The answer must be an exact copy of all the data below.

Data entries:
[Start of section]
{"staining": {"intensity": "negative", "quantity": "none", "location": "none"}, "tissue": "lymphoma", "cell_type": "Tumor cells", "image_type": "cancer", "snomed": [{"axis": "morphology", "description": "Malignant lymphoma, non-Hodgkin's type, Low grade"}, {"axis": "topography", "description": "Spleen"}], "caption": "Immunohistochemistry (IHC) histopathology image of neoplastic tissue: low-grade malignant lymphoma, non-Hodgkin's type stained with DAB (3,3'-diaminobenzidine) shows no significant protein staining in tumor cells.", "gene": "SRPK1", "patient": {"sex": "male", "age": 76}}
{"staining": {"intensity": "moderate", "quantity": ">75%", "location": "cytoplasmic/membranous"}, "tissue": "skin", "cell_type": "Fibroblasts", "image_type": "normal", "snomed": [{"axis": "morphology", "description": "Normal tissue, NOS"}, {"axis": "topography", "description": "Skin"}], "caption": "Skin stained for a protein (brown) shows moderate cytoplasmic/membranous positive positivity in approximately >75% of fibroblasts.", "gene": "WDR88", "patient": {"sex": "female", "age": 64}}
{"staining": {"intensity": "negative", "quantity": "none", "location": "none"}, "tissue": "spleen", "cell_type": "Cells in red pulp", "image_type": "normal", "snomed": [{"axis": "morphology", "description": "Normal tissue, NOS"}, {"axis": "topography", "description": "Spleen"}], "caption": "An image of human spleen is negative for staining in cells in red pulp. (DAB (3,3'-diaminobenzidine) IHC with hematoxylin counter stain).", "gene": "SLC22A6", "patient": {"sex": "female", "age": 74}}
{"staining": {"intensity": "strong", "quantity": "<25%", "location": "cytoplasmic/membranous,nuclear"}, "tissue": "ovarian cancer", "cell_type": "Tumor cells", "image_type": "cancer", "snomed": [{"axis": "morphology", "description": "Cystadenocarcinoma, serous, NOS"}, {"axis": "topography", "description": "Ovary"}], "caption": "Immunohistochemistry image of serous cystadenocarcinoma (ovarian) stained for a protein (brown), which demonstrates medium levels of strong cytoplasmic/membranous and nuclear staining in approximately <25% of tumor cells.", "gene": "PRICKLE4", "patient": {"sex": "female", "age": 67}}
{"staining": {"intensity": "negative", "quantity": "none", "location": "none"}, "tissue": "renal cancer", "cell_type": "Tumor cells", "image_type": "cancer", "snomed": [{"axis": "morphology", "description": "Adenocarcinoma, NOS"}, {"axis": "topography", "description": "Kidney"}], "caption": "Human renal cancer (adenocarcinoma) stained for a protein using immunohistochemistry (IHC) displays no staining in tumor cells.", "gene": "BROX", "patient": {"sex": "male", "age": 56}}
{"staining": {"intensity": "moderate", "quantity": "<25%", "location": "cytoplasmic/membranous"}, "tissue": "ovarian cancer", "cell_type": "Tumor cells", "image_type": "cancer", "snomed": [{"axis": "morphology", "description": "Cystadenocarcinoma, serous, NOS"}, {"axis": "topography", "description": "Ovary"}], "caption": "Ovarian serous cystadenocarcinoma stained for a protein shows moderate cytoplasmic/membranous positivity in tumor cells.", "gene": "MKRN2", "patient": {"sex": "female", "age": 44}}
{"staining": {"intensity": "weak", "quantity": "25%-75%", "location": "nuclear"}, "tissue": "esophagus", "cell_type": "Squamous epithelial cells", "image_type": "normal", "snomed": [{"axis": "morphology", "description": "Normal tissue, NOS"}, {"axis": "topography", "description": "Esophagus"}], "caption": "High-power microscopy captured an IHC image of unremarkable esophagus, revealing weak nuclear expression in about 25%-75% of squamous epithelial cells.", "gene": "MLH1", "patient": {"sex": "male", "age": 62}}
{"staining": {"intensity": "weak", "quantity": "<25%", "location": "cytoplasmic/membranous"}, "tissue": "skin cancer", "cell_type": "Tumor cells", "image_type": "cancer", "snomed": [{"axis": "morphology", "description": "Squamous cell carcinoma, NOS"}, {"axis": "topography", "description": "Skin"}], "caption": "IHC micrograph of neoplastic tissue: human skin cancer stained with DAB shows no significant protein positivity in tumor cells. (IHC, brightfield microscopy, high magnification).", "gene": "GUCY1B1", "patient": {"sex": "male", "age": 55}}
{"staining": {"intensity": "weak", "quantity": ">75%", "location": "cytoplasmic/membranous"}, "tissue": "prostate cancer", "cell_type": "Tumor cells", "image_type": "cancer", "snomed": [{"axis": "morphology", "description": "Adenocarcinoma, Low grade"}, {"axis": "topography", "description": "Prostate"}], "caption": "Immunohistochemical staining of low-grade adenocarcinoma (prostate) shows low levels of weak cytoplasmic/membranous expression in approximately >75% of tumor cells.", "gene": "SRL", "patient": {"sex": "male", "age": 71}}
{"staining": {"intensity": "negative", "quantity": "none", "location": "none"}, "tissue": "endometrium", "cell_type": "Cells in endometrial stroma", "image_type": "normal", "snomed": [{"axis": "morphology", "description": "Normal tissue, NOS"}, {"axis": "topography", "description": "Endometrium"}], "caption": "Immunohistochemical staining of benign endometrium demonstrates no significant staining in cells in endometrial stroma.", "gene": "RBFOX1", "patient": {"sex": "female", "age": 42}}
[End of section]
RESULT FOR THIS EXERCISE:
{"staining": {"intensity": "negative", "quantity": "none", "location": "none"}, "tissue": "lymphoma", "cell_type": "Tumor cells", "image_type": "cancer", "snomed": [{"axis": "morphology", "description": "Malignant lymphoma, non-Hodgkin's type, Low grade"}, {"axis": "topography", "description": "Spleen"}], "caption": "Immunohistochemistry (IHC) histopathology image of neoplastic tissue: low-grade malignant lymphoma, non-Hodgkin's type stained with DAB (3,3'-diaminobenzidine) shows no significant protein staining in tumor cells.", "gene": "SRPK1", "patient": {"sex": "male", "age": 76}}
{"staining": {"intensity": "moderate", "quantity": ">75%", "location": "cytoplasmic/membranous"}, "tissue": "skin", "cell_type": "Fibroblasts", "image_type": "normal", "snomed": [{"axis": "morphology", "description": "Normal tissue, NOS"}, {"axis": "topography", "description": "Skin"}], "caption": "Skin stained for a protein (brown) shows moderate cytoplasmic/membranous positive positivity in approximately >75% of fibroblasts.", "gene": "WDR88", "patient": {"sex": "female", "age": 64}}
{"staining": {"intensity": "negative", "quantity": "none", "location": "none"}, "tissue": "spleen", "cell_type": "Cells in red pulp", "image_type": "normal", "snomed": [{"axis": "morphology", "description": "Normal tissue, NOS"}, {"axis": "topography", "description": "Spleen"}], "caption": "An image of human spleen is negative for staining in cells in red pulp. (DAB (3,3'-diaminobenzidine) IHC with hematoxylin counter stain).", "gene": "SLC22A6", "patient": {"sex": "female", "age": 74}}
{"staining": {"intensity": "strong", "quantity": "<25%", "location": "cytoplasmic/membranous,nuclear"}, "tissue": "ovarian cancer", "cell_type": "Tumor cells", "image_type": "cancer", "snomed": [{"axis": "morphology", "description": "Cystadenocarcinoma, serous, NOS"}, {"axis": "topography", "description": "Ovary"}], "caption": "Immunohistochemistry image of serous cystadenocarcinoma (ovarian) stained for a protein (brown), which demonstrates medium levels of strong cytoplasmic/membranous and nuclear staining in approximately <25% of tumor cells.", "gene": "PRICKLE4", "patient": {"sex": "female", "age": 67}}
{"staining": {"intensity": "negative", "quantity": "none", "location": "none"}, "tissue": "renal cancer", "cell_type": "Tumor cells", "image_type": "cancer", "snomed": [{"axis": "morphology", "description": "Adenocarcinoma, NOS"}, {"axis": "topography", "description": "Kidney"}], "caption": "Human renal cancer (adenocarcinoma) stained for a protein using immunohistochemistry (IHC) displays no staining in tumor cells.", "gene": "BROX", "patient": {"sex": "male", "age": 56}}
{"staining": {"intensity": "moderate", "quantity": "<25%", "location": "cytoplasmic/membranous"}, "tissue": "ovarian cancer", "cell_type": "Tumor cells", "image_type": "cancer", "snomed": [{"axis": "morphology", "description": "Cystadenocarcinoma, serous, NOS"}, {"axis": "topography", "description": "Ovary"}], "caption": "Ovarian serous cystadenocarcinoma stained for a protein shows moderate cytoplasmic/membranous positivity in tumor cells.", "gene": "MKRN2", "patient": {"sex": "female", "age": 44}}
{"staining": {"intensity": "weak", "quantity": "25%-75%", "location": "nuclear"}, "tissue": "esophagus", "cell_type": "Squamous epithelial cells", "image_type": "normal", "snomed": [{"axis": "morphology", "description": "Normal tissue, NOS"}, {"axis": "topography", "description": "Esophagus"}], "caption": "High-power microscopy captured an IHC image of unremarkable esophagus, revealing weak nuclear expression in about 25%-75% of squamous epithelial cells.", "gene": "MLH1", "patient": {"sex": "male", "age": 62}}
{"staining": {"intensity": "weak", "quantity": "<25%", "location": "cytoplasmic/membranous"}, "tissue": "skin cancer", "cell_type": "Tumor cells", "image_type": "cancer", "snomed": [{"axis": "morphology", "description": "Squamous cell carcinoma, NOS"}, {"axis": "topography", "description": "Skin"}], "caption": "IHC micrograph of neoplastic tissue: human skin cancer stained with DAB shows no significant protein positivity in tumor cells. (IHC, brightfield microscopy, high magnification).", "gene": "GUCY1B1", "patient": {"sex": "male", "age": 55}}
{"staining": {"intensity": "weak", "quantity": ">75%", "location": "cytoplasmic/membranous"}, "tissue": "prostate cancer", "cell_type": "Tumor cells", "image_type": "cancer", "snomed": [{"axis": "morphology", "description": "Adenocarcinoma, Low grade"}, {"axis": "topography", "description": "Prostate"}], "caption": "Immunohistochemical staining of low-grade adenocarcinoma (prostate) shows low levels of weak cytoplasmic/membranous expression in approximately >75% of tumor cells.", "gene": "SRL", "patient": {"sex": "male", "age": 71}}
{"staining": {"intensity": "negative", "quantity": "none", "location": "none"}, "tissue": "endometrium", "cell_type": "Cells in endometrial stroma", "image_type": "normal", "snomed": [{"axis": "morphology", "description": "Normal tissue, NOS"}, {"axis": "topography", "description": "Endometrium"}], "caption": "Immunohistochemical staining of benign endometrium demonstrates no significant staining in cells in endometrial stroma.", "gene": "RBFOX1", "patient": {"sex": "female", "age": 42}}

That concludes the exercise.